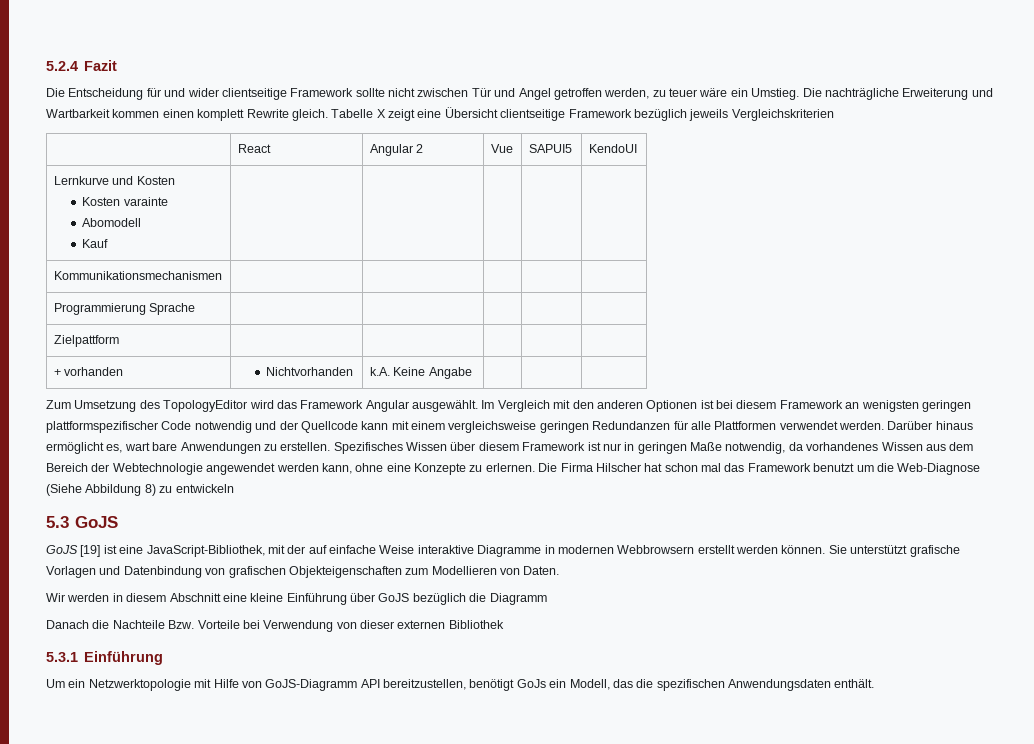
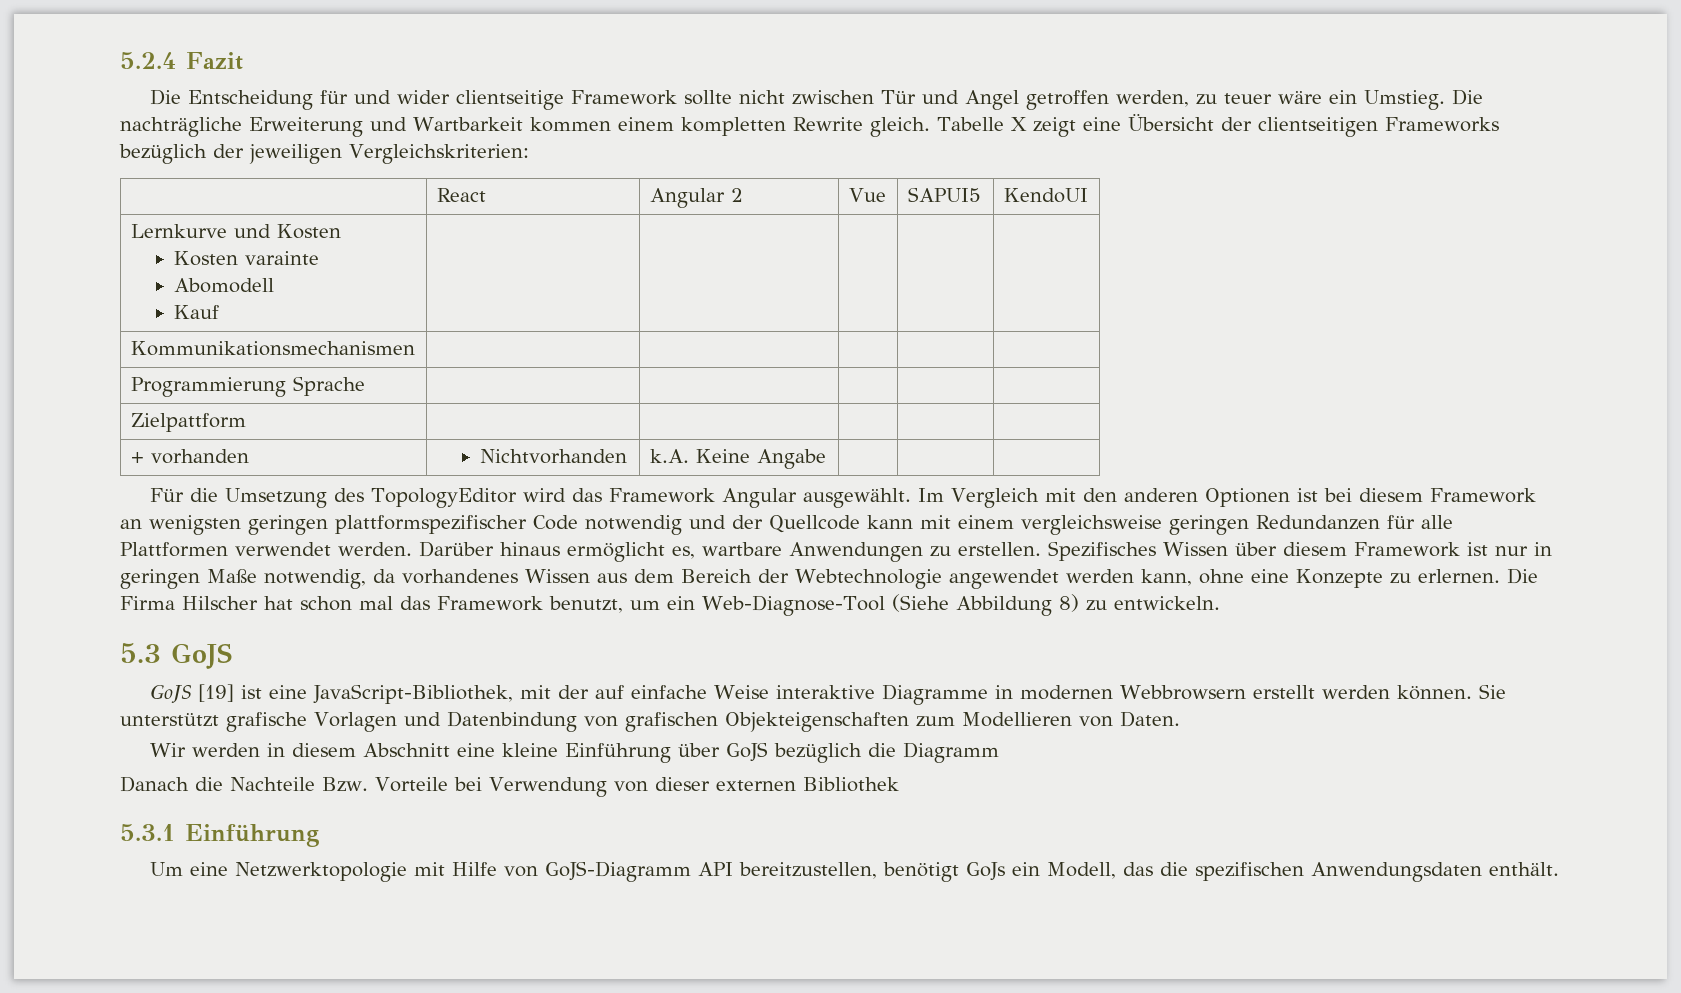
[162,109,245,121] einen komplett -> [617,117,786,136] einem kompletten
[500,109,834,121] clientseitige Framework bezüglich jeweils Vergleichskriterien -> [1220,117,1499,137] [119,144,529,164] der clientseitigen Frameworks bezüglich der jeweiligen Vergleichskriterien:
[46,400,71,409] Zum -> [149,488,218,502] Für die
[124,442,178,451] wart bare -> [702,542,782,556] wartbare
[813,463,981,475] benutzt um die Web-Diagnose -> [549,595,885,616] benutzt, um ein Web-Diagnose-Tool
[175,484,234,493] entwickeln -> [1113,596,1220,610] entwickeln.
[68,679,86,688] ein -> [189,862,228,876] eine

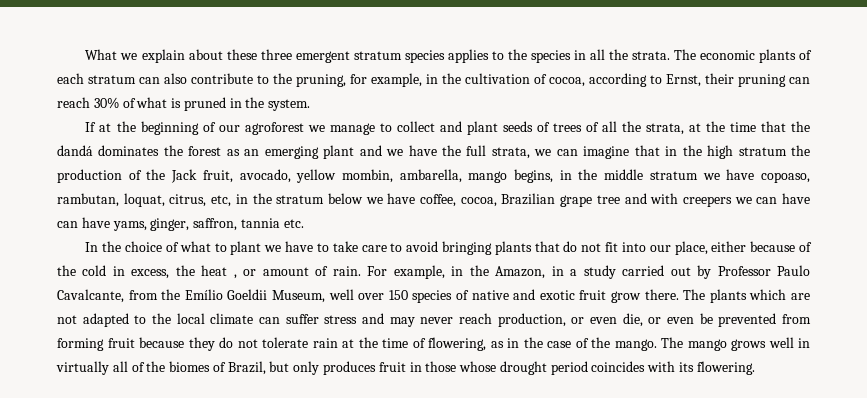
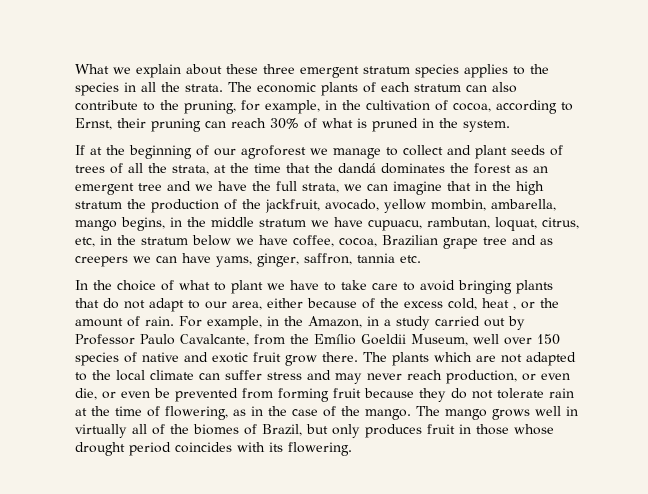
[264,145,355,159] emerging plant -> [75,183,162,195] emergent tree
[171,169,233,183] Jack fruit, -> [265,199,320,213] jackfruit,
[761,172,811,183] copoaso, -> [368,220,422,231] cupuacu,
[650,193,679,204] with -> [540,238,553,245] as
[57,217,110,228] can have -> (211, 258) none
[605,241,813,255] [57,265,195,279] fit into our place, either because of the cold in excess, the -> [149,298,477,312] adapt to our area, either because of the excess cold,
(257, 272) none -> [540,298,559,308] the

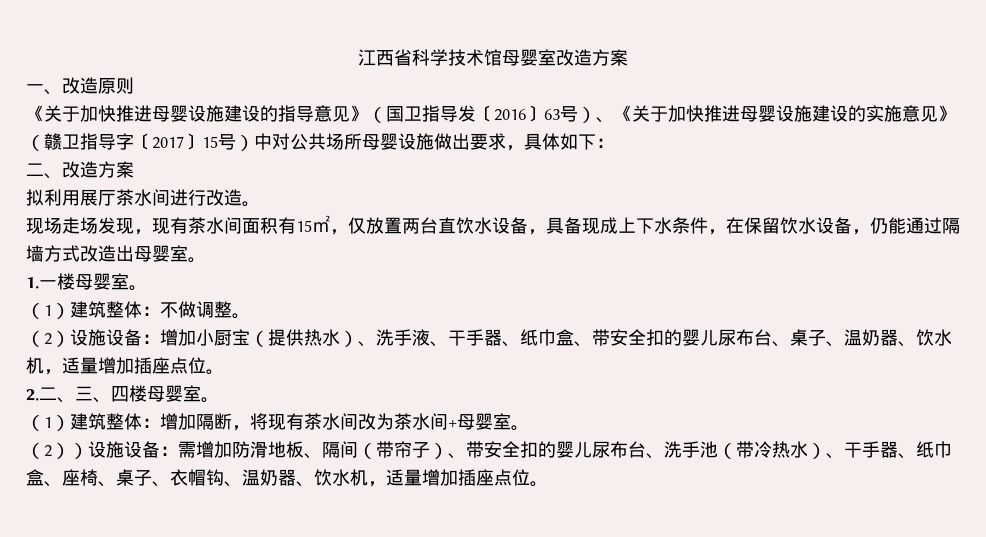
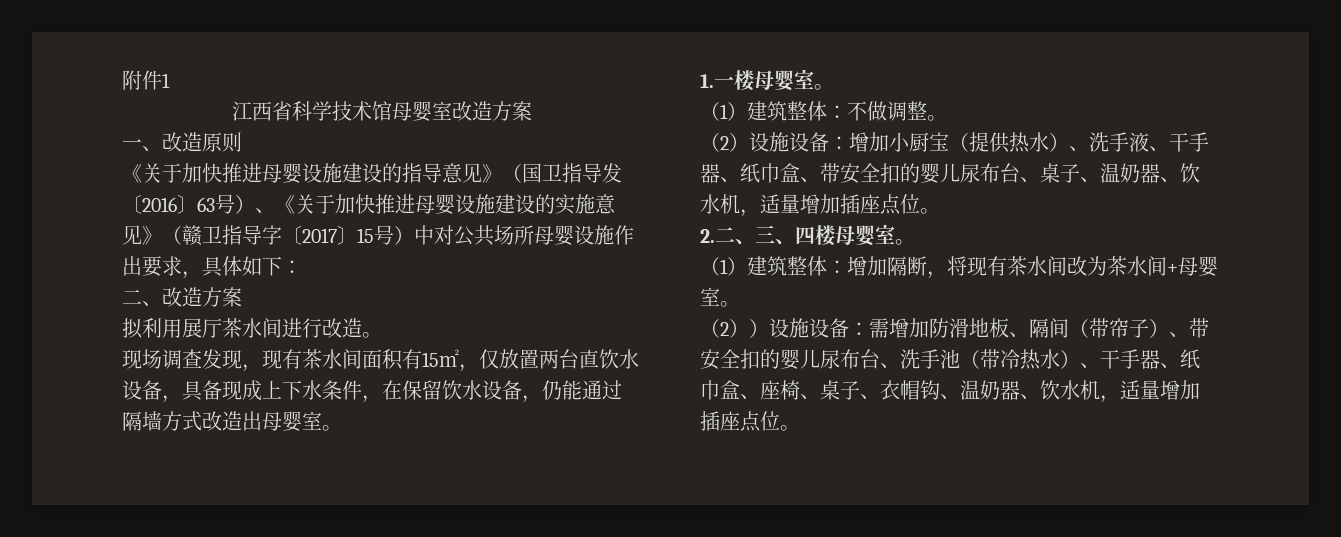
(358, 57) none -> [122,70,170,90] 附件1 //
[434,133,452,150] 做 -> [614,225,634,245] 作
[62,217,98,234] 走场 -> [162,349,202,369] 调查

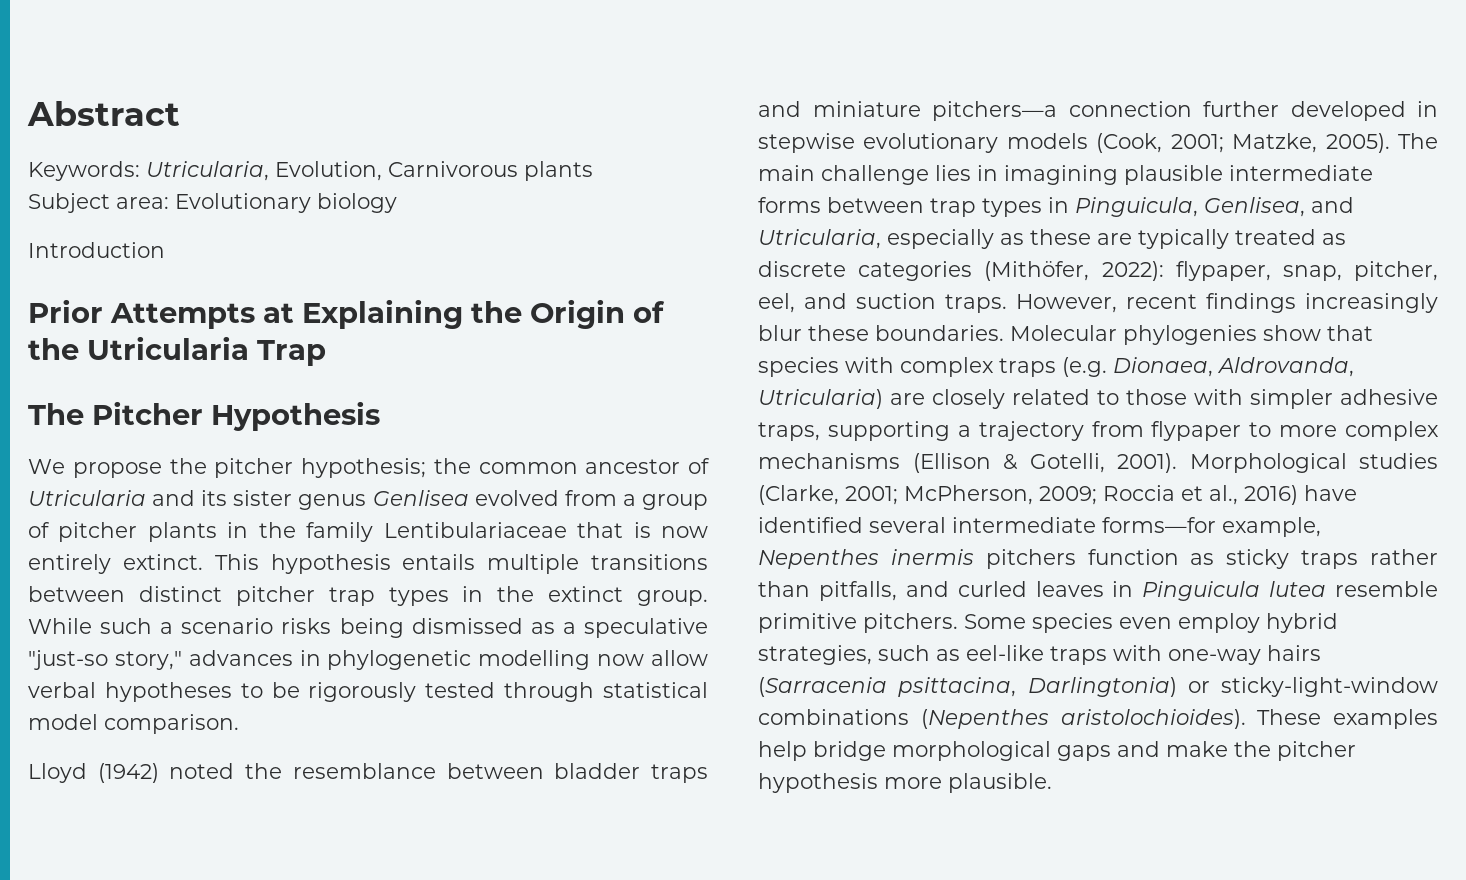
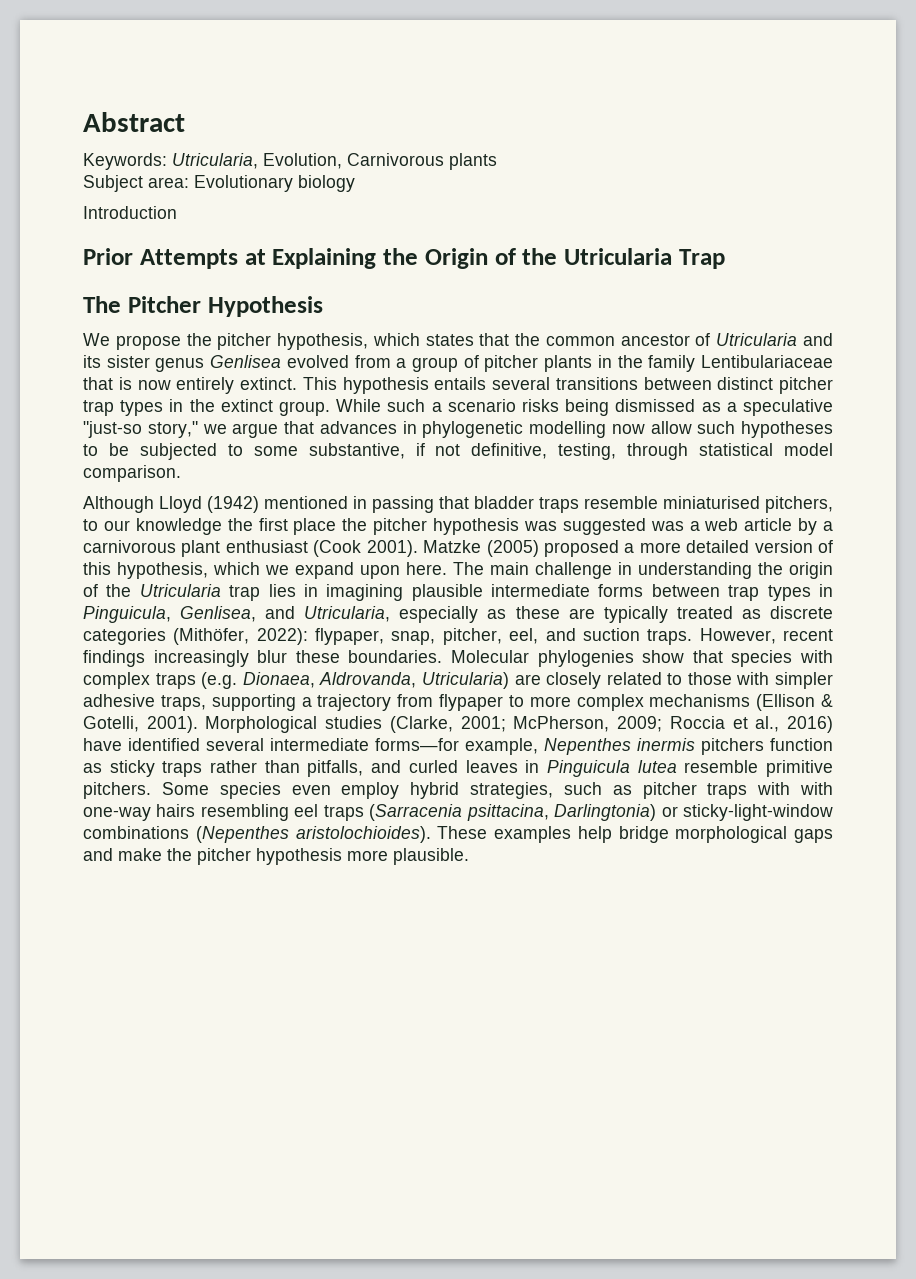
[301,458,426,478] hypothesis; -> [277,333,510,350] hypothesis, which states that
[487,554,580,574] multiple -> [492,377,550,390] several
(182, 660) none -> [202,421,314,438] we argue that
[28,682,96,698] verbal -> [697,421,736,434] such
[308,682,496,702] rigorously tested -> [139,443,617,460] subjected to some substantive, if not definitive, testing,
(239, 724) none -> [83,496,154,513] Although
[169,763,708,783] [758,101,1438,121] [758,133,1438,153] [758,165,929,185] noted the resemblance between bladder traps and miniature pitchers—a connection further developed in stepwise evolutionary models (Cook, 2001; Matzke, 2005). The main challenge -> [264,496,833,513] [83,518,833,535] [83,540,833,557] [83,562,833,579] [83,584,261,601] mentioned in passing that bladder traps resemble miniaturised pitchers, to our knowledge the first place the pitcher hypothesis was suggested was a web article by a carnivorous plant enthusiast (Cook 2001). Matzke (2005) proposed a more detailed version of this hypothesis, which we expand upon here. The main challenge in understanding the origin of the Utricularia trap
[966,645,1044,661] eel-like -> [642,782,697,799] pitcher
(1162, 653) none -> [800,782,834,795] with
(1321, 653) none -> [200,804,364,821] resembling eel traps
——
(Your assignment)
Copy each line of the records that has "none" in it.

(Reply)
[57,217,110,228] can have -> (211, 258) none
(257, 272) none -> [540,298,559,308] the
(358, 57) none -> [122,70,170,90] 附件1 //
(182, 660) none -> [202,421,314,438] we argue that
(239, 724) none -> [83,496,154,513] Although
(1162, 653) none -> [800,782,834,795] with
(1321, 653) none -> [200,804,364,821] resembling eel traps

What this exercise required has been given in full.